Are We Ready to Rethink the Media We Grew Up Admiring?
When Nation Media Group announced the closure of its Mombasa Bureau, the reaction across the media fraternity was swift and emotional. WhatsApp groups lit up. Facebook and X posts followed. Some blamed management for failing journalists. Others argued that legacy media houses have refused to adjust to a fast-changing digital ecosystem. Both sides raised valid points. But neither tells the full story.
The uncomfortable truth is that journalism in large media
houses operates within business enterprises. However noble the mission, the
newsroom does not exist in isolation from the balance sheet. The strength of
journalism is tied, almost entirely, to the financial health of the
organisation that sustains it. The crisis facing journalism today is not a
crisis of relevance, but a crisis of sustainability.
This is not uniquely Kenyan. Across the world, credible
journalism is under strain. Print circulation has declined sharply over the
past decade, and advertising revenues have followed the same downward curve.
According to a recent Media Council of Kenya survey titled Navigating the Digital Reality: Monetisation Challenges and Opportunities for Kenyan Media in the Digital Economy (https://mediacouncil.or.ke/media-center/media-downloads/general-downloads), the shift to digital has expanded audience reach but has not delivered the financial stability necessary to sustain journalism at previous levels. Digital platforms have expanded reach but fragmented revenue. Global technology companies now command a significant share of digital advertising, forcing traditional media houses to compete for a shrinking portion of the market despite continuing to invest heavily in content production.

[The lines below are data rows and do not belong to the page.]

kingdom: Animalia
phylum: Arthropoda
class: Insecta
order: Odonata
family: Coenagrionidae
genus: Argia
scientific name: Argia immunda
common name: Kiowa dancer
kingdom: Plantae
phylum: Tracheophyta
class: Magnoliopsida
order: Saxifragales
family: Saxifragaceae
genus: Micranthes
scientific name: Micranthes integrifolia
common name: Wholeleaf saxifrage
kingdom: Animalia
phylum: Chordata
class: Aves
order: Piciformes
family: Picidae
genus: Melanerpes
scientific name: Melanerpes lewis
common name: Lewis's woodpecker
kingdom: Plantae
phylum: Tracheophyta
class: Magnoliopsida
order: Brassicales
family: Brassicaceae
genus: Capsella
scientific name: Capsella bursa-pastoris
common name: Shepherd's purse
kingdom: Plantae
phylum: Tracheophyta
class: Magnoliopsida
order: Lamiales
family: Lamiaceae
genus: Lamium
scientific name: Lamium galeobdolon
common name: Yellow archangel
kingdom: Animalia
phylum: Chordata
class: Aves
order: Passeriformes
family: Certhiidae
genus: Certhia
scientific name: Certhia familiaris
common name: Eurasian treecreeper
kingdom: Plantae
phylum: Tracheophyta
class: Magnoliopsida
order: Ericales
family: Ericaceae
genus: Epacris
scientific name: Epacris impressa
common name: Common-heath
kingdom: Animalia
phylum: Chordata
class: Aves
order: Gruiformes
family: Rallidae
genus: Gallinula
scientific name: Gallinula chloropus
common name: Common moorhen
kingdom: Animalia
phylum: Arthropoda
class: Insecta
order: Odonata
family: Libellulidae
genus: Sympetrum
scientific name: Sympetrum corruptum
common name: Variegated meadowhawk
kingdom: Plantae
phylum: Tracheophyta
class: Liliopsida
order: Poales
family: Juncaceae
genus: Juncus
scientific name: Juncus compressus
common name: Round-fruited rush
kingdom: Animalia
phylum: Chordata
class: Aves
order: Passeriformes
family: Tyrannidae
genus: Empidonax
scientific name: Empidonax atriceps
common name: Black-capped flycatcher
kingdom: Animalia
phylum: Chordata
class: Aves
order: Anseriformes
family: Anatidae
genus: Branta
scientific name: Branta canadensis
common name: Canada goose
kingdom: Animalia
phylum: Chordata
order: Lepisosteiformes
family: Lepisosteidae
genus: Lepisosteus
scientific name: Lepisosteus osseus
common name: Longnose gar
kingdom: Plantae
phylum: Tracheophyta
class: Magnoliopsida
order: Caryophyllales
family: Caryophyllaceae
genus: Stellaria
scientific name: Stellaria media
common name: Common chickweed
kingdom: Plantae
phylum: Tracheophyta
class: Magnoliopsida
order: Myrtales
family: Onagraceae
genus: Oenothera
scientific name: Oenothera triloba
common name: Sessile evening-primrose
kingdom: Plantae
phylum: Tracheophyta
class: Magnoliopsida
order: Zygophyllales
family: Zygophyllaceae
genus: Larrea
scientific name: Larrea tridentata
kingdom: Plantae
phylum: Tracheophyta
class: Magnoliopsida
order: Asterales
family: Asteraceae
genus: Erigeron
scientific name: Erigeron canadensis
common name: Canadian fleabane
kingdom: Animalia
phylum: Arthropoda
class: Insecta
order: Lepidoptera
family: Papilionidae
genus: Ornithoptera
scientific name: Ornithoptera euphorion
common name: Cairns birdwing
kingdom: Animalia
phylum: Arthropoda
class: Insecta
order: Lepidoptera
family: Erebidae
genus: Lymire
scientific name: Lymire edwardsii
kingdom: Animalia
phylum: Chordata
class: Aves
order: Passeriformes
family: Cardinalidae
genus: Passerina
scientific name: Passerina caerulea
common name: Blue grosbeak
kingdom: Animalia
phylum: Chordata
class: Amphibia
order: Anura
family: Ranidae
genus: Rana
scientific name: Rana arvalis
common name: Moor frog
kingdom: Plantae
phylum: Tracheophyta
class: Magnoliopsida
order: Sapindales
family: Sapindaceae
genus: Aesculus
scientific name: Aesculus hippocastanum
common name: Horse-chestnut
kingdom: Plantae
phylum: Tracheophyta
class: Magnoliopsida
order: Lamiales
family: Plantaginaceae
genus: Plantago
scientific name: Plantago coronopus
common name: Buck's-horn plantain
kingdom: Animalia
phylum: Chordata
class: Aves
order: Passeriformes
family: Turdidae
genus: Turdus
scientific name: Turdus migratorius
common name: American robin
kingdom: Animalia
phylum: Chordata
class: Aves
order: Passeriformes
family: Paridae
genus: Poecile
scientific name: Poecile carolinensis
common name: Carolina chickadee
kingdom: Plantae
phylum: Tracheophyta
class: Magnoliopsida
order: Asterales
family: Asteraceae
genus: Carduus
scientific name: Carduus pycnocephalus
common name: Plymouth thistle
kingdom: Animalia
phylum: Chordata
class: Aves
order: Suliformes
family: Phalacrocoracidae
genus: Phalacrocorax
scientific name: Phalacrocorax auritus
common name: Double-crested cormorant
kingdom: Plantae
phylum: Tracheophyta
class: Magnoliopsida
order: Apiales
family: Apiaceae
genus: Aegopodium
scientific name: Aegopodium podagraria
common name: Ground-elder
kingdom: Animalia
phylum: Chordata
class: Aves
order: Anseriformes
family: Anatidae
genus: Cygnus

Paywalls have offered some relief, but they are not a silver
bullet. In economies where disposable income is constrained and subscription
culture is still maturing, convincing audiences to consistently pay for news
remains difficult. The survey notes that while audiences value credible
journalism, willingness to pay depends heavily on trust, relevance,
convenience, and economic realities. The long-standing expectation that news
online should be free remains deeply entrenched.
So when a bureau closes, it is rarely a simple story of
indifference or neglect. It is often the outcome of hard arithmetic. There was
a time when the central question in a newsroom was straightforward: Is this a
good story? If the answer was yes, reporters pursued it without hesitation.
Today, a second question intrudes: Can we afford to pursue it?
Travel budgets, staffing levels, office space, equipment,
and safety provisions all carry costs. In lean times, even important stories
must compete with sustainability. That reality is painful, especially for
journalists who entered the profession driven by public interest ideals rather
than financial considerations. Yet ignoring the economics of journalism does
not make the problem disappear.
It is also true that some media houses made decisions in the
past that deserve scrutiny. Slow digital adaptation, overreliance on legacy
revenue models, and resistance to innovation have all played a role. But
dwelling solely on past mistakes risks turning professional conversations into
arenas of blame rather than platforms for solutions.
Saving journalism now requires more than defending
tradition. It requires reinvention. The survey further highlights that
sustainable media organisations are increasingly diversifying revenue through
subscriptions, memberships, events, branded content, multimedia products, and
training services. These efforts reflect a growing recognition that
sustainability will depend on multiple income streams rather than reliance on
advertising alone.
The responsibility for reinvention does not rest solely with
management. Journalists and editors must also adapt. Have we fully embraced
multimedia storytelling, newsletters, podcasts, and audience-centred reporting?
Are we building meaningful relationships with audiences, or are we still
operating with a broadcast mentality in a conversational age? The digital
transformation of media is not a temporary disruption. It is a structural shift
requiring new skills, new thinking, and new models of engagement.
It is easy to externalise responsibility — to blame
management, advertisers, technology platforms, or the economy. All these
factors matter. But professional maturity demands that we also interrogate our
own role. Innovation cannot be outsourced. Reinvention cannot be postponed.
The closure of a bureau is not merely a business decision.
It is a signal that the old certainties are gone. It challenges long-held
assumptions about how journalism is organised and funded. It reminds us that
nostalgia, however comforting, is not a strategy.
Journalism will not be saved by longing for the past. It will be sustained by courageous experimentation, disciplined financial thinking, and a renewed commitment to serving audiences in ways that are both impactful and sustainable. The future of journalism will not look like its past. The sooner we accept that, the sooner we can begin shaping what comes next.